▸ **DIRECTIONS FOR THIS TASK**: Reproduce the lines below exactly, from the first one through the line that contains "genus: Opheodrys".

▸ **EXCERPTED DATA**:
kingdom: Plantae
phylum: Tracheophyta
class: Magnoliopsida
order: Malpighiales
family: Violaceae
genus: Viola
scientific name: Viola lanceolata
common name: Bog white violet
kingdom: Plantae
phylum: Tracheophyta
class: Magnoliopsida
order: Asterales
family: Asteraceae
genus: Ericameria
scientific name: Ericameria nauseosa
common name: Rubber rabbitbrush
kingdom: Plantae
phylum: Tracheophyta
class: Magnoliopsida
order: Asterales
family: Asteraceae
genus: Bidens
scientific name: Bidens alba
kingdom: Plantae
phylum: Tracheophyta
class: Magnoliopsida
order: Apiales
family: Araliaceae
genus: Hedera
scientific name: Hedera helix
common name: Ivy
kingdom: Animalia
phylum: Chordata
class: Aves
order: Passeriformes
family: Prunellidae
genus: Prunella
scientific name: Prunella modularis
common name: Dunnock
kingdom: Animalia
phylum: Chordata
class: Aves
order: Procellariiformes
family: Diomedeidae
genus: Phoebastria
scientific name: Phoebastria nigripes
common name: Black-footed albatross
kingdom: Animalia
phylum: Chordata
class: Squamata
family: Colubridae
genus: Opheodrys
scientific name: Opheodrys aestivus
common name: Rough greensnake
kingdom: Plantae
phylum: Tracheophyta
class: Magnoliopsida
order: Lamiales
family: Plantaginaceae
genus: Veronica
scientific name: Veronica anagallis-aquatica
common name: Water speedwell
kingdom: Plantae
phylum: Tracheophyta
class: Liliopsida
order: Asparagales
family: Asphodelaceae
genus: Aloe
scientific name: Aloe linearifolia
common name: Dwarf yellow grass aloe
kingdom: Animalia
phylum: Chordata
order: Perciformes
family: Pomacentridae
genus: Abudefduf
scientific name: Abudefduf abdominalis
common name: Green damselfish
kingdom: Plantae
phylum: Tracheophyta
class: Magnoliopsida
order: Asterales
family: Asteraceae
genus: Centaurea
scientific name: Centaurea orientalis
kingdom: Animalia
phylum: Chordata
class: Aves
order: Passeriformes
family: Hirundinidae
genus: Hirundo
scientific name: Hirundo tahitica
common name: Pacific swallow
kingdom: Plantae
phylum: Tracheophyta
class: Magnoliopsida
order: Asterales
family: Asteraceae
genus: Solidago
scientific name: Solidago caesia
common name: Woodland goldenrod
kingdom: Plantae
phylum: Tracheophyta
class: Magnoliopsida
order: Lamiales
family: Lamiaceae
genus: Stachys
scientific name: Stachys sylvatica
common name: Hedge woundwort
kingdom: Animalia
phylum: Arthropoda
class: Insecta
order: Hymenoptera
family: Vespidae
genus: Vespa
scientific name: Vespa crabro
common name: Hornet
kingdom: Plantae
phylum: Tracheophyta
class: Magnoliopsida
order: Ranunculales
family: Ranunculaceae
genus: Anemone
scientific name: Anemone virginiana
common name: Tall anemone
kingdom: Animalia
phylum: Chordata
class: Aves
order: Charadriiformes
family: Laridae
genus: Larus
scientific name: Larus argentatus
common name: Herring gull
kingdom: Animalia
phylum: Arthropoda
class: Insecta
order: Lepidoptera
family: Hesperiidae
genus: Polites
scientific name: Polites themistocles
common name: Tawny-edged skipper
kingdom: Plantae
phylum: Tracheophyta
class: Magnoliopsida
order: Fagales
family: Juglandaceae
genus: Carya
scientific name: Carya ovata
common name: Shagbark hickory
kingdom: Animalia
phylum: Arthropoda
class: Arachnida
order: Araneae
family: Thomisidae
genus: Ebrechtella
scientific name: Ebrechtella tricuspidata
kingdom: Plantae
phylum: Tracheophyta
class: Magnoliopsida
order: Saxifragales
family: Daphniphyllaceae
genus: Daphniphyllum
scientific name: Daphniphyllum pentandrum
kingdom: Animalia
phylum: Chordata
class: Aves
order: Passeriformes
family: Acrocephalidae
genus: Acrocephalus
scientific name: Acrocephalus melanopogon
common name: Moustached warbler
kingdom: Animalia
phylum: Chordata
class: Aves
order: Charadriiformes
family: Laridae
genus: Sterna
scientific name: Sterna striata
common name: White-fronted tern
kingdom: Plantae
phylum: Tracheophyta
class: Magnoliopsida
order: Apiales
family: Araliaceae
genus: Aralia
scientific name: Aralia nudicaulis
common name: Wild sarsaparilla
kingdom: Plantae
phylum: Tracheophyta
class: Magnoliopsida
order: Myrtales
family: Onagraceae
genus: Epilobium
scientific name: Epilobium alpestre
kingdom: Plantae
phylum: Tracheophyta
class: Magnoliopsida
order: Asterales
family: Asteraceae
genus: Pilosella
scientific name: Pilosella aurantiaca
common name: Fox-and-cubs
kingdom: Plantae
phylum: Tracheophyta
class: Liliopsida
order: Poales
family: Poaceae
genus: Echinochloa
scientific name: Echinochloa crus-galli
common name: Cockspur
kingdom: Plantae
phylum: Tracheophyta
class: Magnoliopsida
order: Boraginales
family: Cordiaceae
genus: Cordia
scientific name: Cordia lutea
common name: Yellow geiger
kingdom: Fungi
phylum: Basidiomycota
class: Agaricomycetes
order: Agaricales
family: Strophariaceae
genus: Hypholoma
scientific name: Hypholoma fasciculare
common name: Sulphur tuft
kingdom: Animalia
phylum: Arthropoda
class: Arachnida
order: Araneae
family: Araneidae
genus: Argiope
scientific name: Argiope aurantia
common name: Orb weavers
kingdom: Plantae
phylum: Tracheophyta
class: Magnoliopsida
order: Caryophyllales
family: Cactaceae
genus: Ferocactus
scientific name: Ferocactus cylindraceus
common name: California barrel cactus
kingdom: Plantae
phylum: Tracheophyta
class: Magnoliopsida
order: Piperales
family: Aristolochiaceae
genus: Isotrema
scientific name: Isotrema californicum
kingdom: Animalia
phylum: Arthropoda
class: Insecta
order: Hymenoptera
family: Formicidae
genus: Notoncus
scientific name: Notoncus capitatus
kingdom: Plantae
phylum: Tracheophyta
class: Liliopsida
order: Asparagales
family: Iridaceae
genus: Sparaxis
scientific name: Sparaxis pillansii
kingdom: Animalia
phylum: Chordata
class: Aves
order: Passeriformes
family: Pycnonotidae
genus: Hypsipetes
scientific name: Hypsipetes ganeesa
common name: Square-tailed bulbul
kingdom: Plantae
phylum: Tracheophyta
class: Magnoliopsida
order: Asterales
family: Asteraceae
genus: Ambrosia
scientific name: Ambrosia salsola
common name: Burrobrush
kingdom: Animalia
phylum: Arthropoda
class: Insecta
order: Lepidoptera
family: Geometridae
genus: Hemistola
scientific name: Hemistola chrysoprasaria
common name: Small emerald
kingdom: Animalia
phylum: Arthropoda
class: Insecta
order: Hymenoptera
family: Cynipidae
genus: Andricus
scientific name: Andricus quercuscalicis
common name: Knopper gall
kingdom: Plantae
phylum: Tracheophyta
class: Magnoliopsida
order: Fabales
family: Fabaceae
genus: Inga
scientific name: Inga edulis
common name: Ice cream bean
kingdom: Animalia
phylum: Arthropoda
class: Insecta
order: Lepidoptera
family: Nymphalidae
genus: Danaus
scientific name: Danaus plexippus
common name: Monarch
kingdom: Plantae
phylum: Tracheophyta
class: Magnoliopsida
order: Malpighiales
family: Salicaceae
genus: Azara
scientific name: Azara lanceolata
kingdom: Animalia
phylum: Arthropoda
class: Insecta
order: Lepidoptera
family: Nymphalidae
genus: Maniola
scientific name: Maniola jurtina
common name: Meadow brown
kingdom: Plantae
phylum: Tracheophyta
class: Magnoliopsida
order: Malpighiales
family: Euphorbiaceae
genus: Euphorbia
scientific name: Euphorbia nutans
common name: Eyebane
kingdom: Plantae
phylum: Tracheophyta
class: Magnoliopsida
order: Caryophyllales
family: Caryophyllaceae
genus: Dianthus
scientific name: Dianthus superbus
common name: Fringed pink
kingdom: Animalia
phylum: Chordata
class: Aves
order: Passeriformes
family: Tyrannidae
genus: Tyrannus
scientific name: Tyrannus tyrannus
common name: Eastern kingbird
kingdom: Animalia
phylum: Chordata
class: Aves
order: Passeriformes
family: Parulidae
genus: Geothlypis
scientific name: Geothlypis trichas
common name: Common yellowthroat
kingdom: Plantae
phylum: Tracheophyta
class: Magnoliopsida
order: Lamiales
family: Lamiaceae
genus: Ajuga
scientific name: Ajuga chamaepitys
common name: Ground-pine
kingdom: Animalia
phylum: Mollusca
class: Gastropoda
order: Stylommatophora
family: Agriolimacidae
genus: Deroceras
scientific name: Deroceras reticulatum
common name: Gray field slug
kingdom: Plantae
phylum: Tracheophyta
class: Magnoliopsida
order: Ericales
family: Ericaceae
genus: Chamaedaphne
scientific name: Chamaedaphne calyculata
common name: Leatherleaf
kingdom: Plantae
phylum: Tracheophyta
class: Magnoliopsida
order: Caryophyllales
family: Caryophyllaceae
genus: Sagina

▸ **TASK ANSWER**:
kingdom: Plantae
phylum: Tracheophyta
class: Magnoliopsida
order: Malpighiales
family: Violaceae
genus: Viola
scientific name: Viola lanceolata
common name: Bog white violet
kingdom: Plantae
phylum: Tracheophyta
class: Magnoliopsida
order: Asterales
family: Asteraceae
genus: Ericameria
scientific name: Ericameria nauseosa
common name: Rubber rabbitbrush
kingdom: Plantae
phylum: Tracheophyta
class: Magnoliopsida
order: Asterales
family: Asteraceae
genus: Bidens
scientific name: Bidens alba
kingdom: Plantae
phylum: Tracheophyta
class: Magnoliopsida
order: Apiales
family: Araliaceae
genus: Hedera
scientific name: Hedera helix
common name: Ivy
kingdom: Animalia
phylum: Chordata
class: Aves
order: Passeriformes
family: Prunellidae
genus: Prunella
scientific name: Prunella modularis
common name: Dunnock
kingdom: Animalia
phylum: Chordata
class: Aves
order: Procellariiformes
family: Diomedeidae
genus: Phoebastria
scientific name: Phoebastria nigripes
common name: Black-footed albatross
kingdom: Animalia
phylum: Chordata
class: Squamata
family: Colubridae
genus: Opheodrys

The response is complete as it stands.